Instructions to follow
A word-for-word copy of the records is needed, with every picture left out.

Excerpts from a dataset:
──────

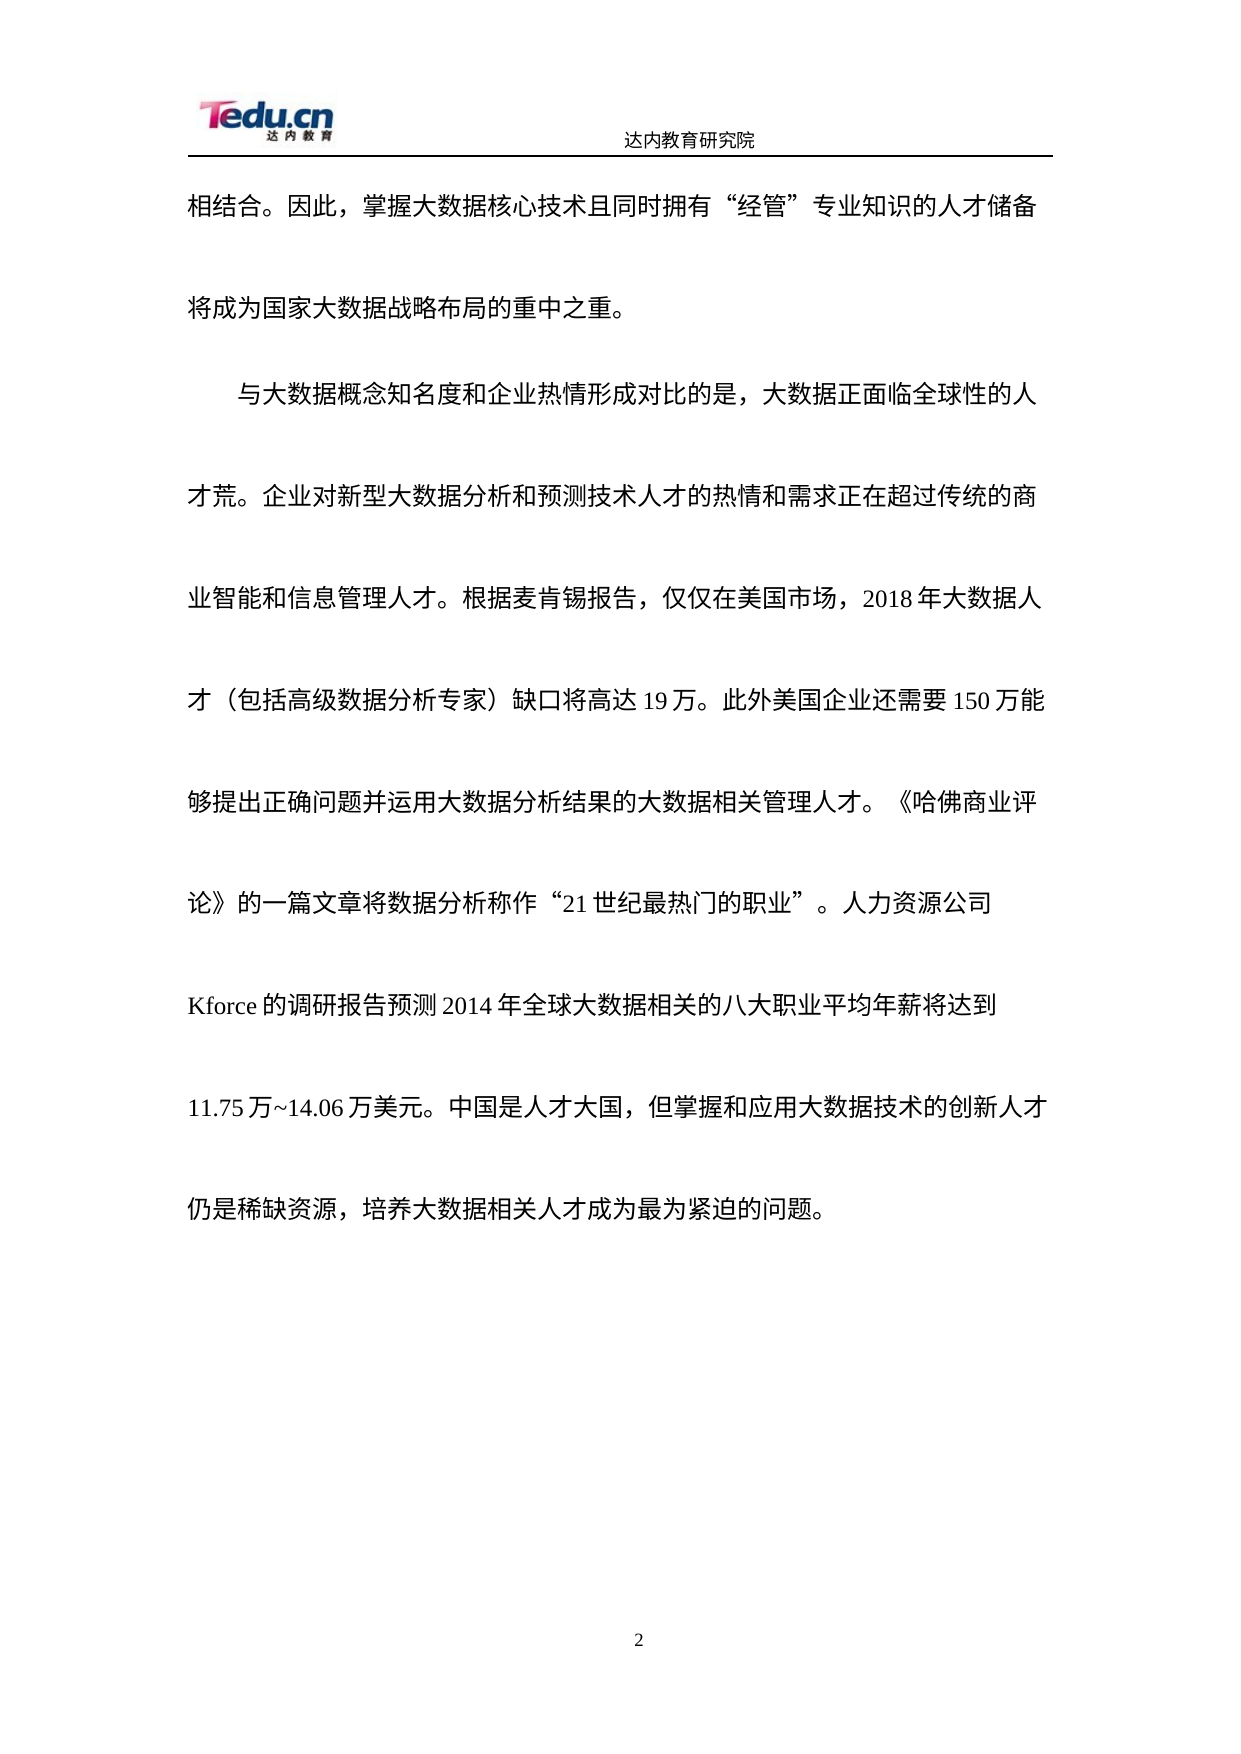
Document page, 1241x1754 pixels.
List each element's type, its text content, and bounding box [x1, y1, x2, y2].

text 与大数据概念知名度和企业热情形成对比的是，大数据正面临全球性的人才荒。企业对新型大数据分析和预测技术人才的热情和需求正在超过传统的商业智能和信息管理人才。根据麦肯锡报告，仅仅在美国市场，2018年大数据人才（包括高级数据分析专家）缺口将高达19万。此外美国企业还需要150万能够提出正确问题并运用大数据分析结果的大数据相关管理人才。《哈佛商业评论》的一篇文章将数据分析称作“21世纪最热门的职业”。人力资源公司Kforce的调研报告预测2014年全球大数据相关的八大职业平均年薪将达到11.75万~14.06万美元。中国是人才大国，但掌握和应用大数据技术的创新人才仍是稀缺资源，培养大数据相关人才成为最为紧迫的问题。 [187, 359, 1053, 1242]
text 互联网、云计算、移动计算等新兴技术拓展了人类创造和利用信息的范围和模式。联合国在2012年发布的大数据白皮书《大数据促发展：挑战与机遇》中指出，大数据时代已经到来，大数据的出现将会对社会各个领域产生深刻影响。在云计算技术、非结构化数据存储技术的助力下，大数据已经成为当前学术界、工业界的热点和焦点。中华人民共和国工业和信息化部发布的《大数据产业发展规划（2016-2020年）》指出，全面部署“十三五”时期大数据产业发展工作，加快建设数据强国，为实现制造强国和网络强国提供强大的产业支撑。从公司战略到产业生态，从学术研究到生产实践，从城镇管理乃至国家治理，现都发生着本质的变换，大数据将成为时代变革的力量。大数据时代新特征要求设计和构建相应的管理决策分析模型与方法，有效地将信息科学和商业应用相结合。因此，掌握大数据核心技术且同时拥有“经管”专业知识的人才储备将成为国家大数据战略布局的重中之重。 [187, 171, 1053, 341]
picture [187, 88, 339, 148]
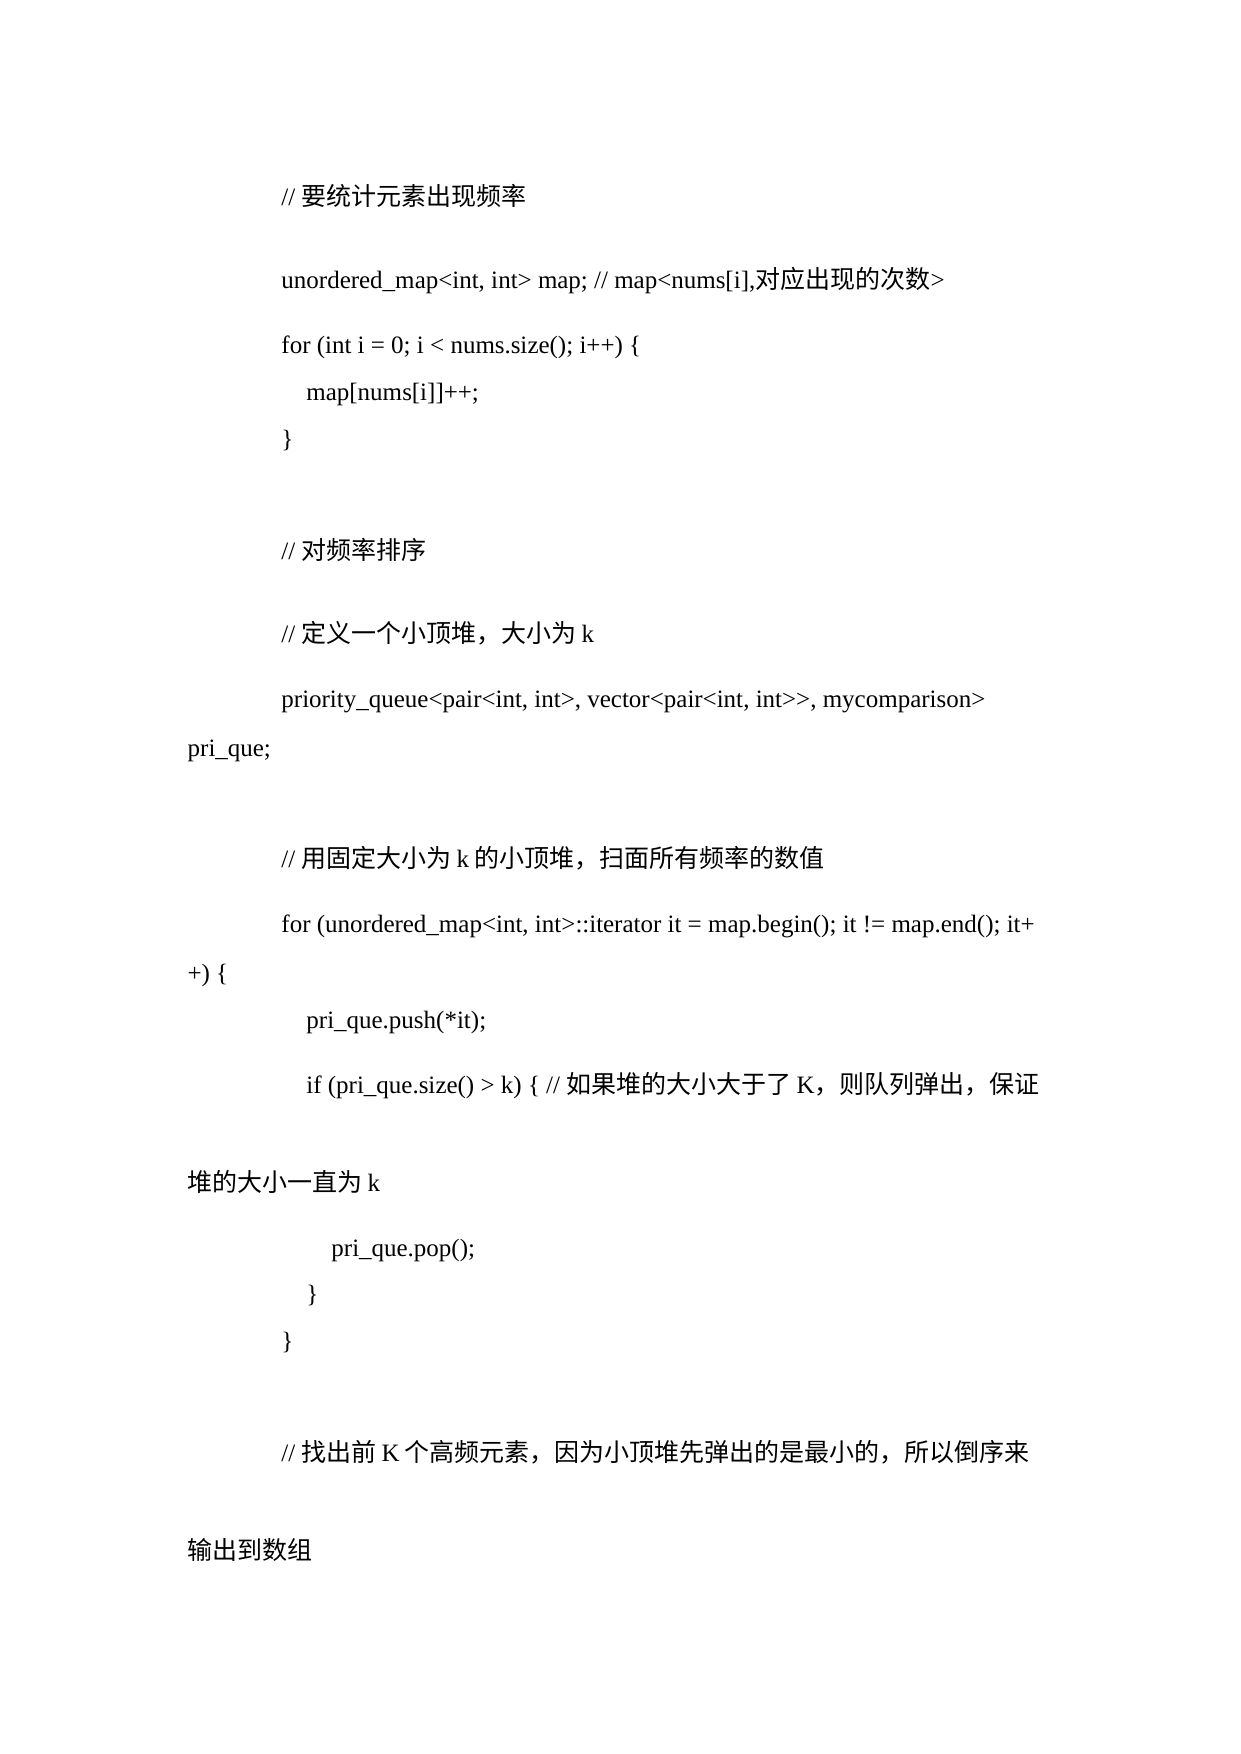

──────

Solution
Document page, 1241x1754 pixels.
List each element's type, its text content, and bounding box [x1, y1, x2, y2].

text 与大数据概念知名度和企业热情形成对比的是，大数据正面临全球性的人才荒。企业对新型大数据分析和预测技术人才的热情和需求正在超过传统的商业智能和信息管理人才。根据麦肯锡报告，仅仅在美国市场，2018年大数据人才（包括高级数据分析专家）缺口将高达19万。此外美国企业还需要150万能够提出正确问题并运用大数据分析结果的大数据相关管理人才。《哈佛商业评论》的一篇文章将数据分析称作“21世纪最热门的职业”。人力资源公司Kforce的调研报告预测2014年全球大数据相关的八大职业平均年薪将达到11.75万~14.06万美元。中国是人才大国，但掌握和应用大数据技术的创新人才仍是稀缺资源，培养大数据相关人才成为最为紧迫的问题。 [187, 359, 1053, 1242]
text 互联网、云计算、移动计算等新兴技术拓展了人类创造和利用信息的范围和模式。联合国在2012年发布的大数据白皮书《大数据促发展：挑战与机遇》中指出，大数据时代已经到来，大数据的出现将会对社会各个领域产生深刻影响。在云计算技术、非结构化数据存储技术的助力下，大数据已经成为当前学术界、工业界的热点和焦点。中华人民共和国工业和信息化部发布的《大数据产业发展规划（2016-2020年）》指出，全面部署“十三五”时期大数据产业发展工作，加快建设数据强国，为实现制造强国和网络强国提供强大的产业支撑。从公司战略到产业生态，从学术研究到生产实践，从城镇管理乃至国家治理，现都发生着本质的变换，大数据将成为时代变革的力量。大数据时代新特征要求设计和构建相应的管理决策分析模型与方法，有效地将信息科学和商业应用相结合。因此，掌握大数据核心技术且同时拥有“经管”专业知识的人才储备将成为国家大数据战略布局的重中之重。 [187, 171, 1053, 341]
picture [187, 88, 339, 148]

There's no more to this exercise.